■ WORK INSTRUCTION ■
Where does the string "CHENE" appear in the material? Copy each line that holds it.

■ SUPPLIED DATA ■
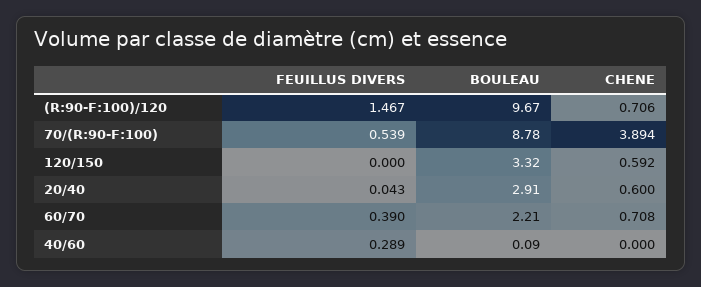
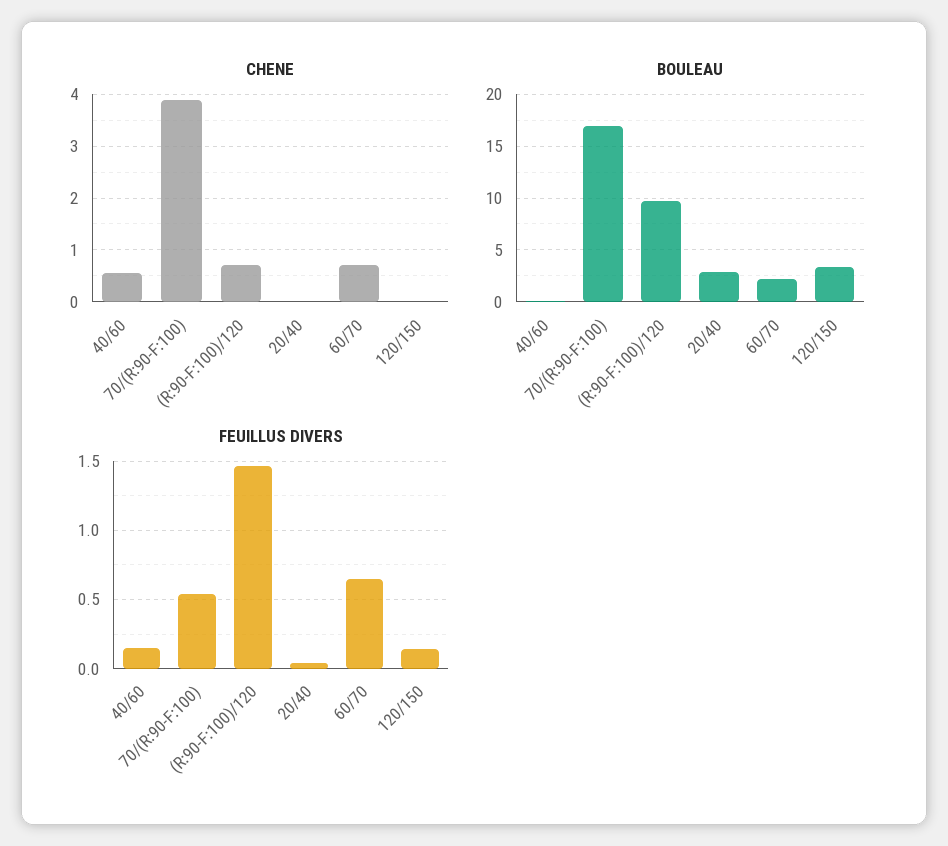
BOULEAU, 70/(R:90-F:100): 8.78 -> 17
FEUILLUS DIVERS, 120/150: 0 -> 0.15
CHENE, 120/150: 0.592 -> 0
CHENE, 20/40: 0.6 -> 0
FEUILLUS DIVERS, 60/70: 0.39 -> 0.65
FEUILLUS DIVERS, 40/60: 0.289 -> 0.15
CHENE, 40/60: 0 -> 0.6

■ RESPONSE BELOW ■
CHENE, 120/150: 0.592 -> 0
CHENE, 20/40: 0.6 -> 0
CHENE, 40/60: 0 -> 0.6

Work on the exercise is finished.